The Rack server will automatically set this variable if some other part of the stack added the X-Client-Verify HTTP header to the request.

You can change the variable name Puppet looks for with the ssl_client_verify_header setting.


Mandatory. Must be the Subject DN of the agent’s certificate, if a certificate was presented.

The Rack server will automatically set this variable if some other part of the stack added the X-Client-DN HTTP header to the request.

You can change the variable name Puppet looks for with the ssl_client_header setting.


Optional. Should be the entire client certificate in PEM format, if a certificate was presented.

Puppet uses this variable to enable the $trusted hash and to log warnings when agent certificates are about to expire. If the variable is absent, you will not be able to use these features.

If the Rack server is embedded in the same server that terminates SSL, this variable may be easy to fill. For example, in Apache with mod_ssl, setting SSLOptions +ExportCertData will automatically put the client certificate into SSL_CLIENT_CERT.

If the Rack server is not embedded in the SSL terminating part of your stack (for example, when running under the Nginx + Unicorn stack), you may need to embed the certificate in an HTTP header, then configure your Rack server to extract the certificate data and set the environment variable.

The name of this variable is not configurable.

Configuring a Rack Puppet master

As described elsewhere, the Puppet master application reads most of its settings from puppet.conf and can accept additional settings on the command line. When running under Rack, Puppet master gets its command line options from the config.ru file. The default config.ru file sets some common options for you.

To change the Puppet master’s settings, you should use puppet.conf. The only two options you may want to set in config.ru are --verbose or --debug, to change the amount of detail in the logs.

Aside: How a Rack Puppet master works

A Rack web server loads and executes a special part of Puppet’s Ruby code, which creates a Puppet master application object that can respond to specially formatted requests. To handle parallel requests, it can do this any number of times. (The number of workers depends on how the Rack server is configured.)

When an HTTPS request comes in, the web server passes it to Rack. Rack reformats the request, turning it into a Ruby object that contains all of the relevant information (URL, method, POST data, headers, SSL info). It then passes the formatted request to the application object.

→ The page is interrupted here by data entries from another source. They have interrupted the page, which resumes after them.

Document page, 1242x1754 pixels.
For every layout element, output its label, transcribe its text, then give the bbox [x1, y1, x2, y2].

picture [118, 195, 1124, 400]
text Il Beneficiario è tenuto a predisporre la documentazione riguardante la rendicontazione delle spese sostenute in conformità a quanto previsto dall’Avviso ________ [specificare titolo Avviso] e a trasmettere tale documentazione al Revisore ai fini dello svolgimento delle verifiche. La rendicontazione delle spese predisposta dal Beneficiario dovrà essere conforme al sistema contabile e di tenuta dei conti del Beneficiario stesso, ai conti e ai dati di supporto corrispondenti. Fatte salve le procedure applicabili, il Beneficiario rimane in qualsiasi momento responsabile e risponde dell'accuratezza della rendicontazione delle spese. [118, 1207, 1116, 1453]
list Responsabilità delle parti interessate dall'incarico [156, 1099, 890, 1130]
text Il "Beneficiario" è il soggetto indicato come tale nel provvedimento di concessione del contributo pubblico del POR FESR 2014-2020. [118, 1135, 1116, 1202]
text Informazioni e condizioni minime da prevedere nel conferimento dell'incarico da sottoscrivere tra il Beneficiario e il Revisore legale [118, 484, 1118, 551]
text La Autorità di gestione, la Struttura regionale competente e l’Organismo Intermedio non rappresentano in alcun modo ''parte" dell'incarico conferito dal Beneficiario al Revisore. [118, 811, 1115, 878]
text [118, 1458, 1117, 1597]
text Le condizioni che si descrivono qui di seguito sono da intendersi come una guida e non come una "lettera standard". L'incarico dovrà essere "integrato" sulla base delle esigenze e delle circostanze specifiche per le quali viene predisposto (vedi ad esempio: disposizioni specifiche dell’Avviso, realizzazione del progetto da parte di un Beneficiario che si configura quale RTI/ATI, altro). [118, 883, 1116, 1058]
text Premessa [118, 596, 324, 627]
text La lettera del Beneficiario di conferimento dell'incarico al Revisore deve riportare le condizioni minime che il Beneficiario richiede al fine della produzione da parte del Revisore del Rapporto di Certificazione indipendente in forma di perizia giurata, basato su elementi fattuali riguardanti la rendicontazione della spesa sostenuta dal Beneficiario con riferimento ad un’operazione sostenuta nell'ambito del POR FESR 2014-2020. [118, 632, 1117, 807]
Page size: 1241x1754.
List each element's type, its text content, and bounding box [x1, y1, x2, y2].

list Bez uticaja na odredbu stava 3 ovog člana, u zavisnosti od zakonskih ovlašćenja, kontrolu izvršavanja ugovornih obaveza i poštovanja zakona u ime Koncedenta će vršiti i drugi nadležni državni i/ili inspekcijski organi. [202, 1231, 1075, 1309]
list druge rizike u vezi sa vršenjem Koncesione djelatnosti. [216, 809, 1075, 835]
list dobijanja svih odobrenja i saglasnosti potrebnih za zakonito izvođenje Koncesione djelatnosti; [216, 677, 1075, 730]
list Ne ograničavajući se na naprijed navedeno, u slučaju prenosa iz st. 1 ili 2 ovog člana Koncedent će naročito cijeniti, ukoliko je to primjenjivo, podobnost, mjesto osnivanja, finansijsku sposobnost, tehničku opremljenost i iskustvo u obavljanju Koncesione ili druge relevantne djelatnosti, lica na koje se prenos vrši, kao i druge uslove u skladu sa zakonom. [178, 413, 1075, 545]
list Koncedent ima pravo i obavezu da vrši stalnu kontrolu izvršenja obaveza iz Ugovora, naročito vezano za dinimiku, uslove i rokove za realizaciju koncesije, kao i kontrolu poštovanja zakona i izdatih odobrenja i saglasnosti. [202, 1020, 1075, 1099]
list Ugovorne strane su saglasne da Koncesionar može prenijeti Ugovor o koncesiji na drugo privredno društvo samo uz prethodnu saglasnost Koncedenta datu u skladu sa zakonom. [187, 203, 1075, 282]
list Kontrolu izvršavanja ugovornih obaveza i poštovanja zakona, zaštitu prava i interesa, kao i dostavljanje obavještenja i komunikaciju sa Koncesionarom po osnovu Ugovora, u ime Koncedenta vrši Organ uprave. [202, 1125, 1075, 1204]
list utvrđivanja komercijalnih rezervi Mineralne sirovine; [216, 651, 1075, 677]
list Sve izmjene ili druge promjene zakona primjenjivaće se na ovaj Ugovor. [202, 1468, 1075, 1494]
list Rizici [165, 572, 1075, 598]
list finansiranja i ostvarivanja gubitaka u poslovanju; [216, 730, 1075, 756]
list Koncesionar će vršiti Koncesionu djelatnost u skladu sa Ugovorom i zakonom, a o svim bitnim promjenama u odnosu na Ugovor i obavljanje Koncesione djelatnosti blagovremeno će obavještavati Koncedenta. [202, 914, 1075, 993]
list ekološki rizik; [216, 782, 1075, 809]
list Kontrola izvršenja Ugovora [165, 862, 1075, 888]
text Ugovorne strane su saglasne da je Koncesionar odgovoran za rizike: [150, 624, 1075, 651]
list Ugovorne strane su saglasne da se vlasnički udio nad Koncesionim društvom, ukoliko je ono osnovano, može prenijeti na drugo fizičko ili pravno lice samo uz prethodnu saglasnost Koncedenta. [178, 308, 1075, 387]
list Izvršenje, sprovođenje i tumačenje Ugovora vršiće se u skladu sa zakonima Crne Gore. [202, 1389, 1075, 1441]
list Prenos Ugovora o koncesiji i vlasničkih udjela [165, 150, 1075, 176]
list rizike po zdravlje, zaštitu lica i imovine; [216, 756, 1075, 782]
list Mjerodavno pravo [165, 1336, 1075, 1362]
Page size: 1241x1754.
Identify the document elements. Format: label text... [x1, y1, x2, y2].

The Puppet master application reads information from the request, then builds a response, doing whatever is necessary to construct it. This may involve returning file contents, returning certificates or other credentials, or the full process of catalog compilation (request a node object from an ENC, evaluate the main manifest, load and evaluate classes from modules, evaluate templates, collect exported resources, and so on.). The Puppet master object then formats its response and passes it to Rack, which passes it on to the web server and the agent node that made the request.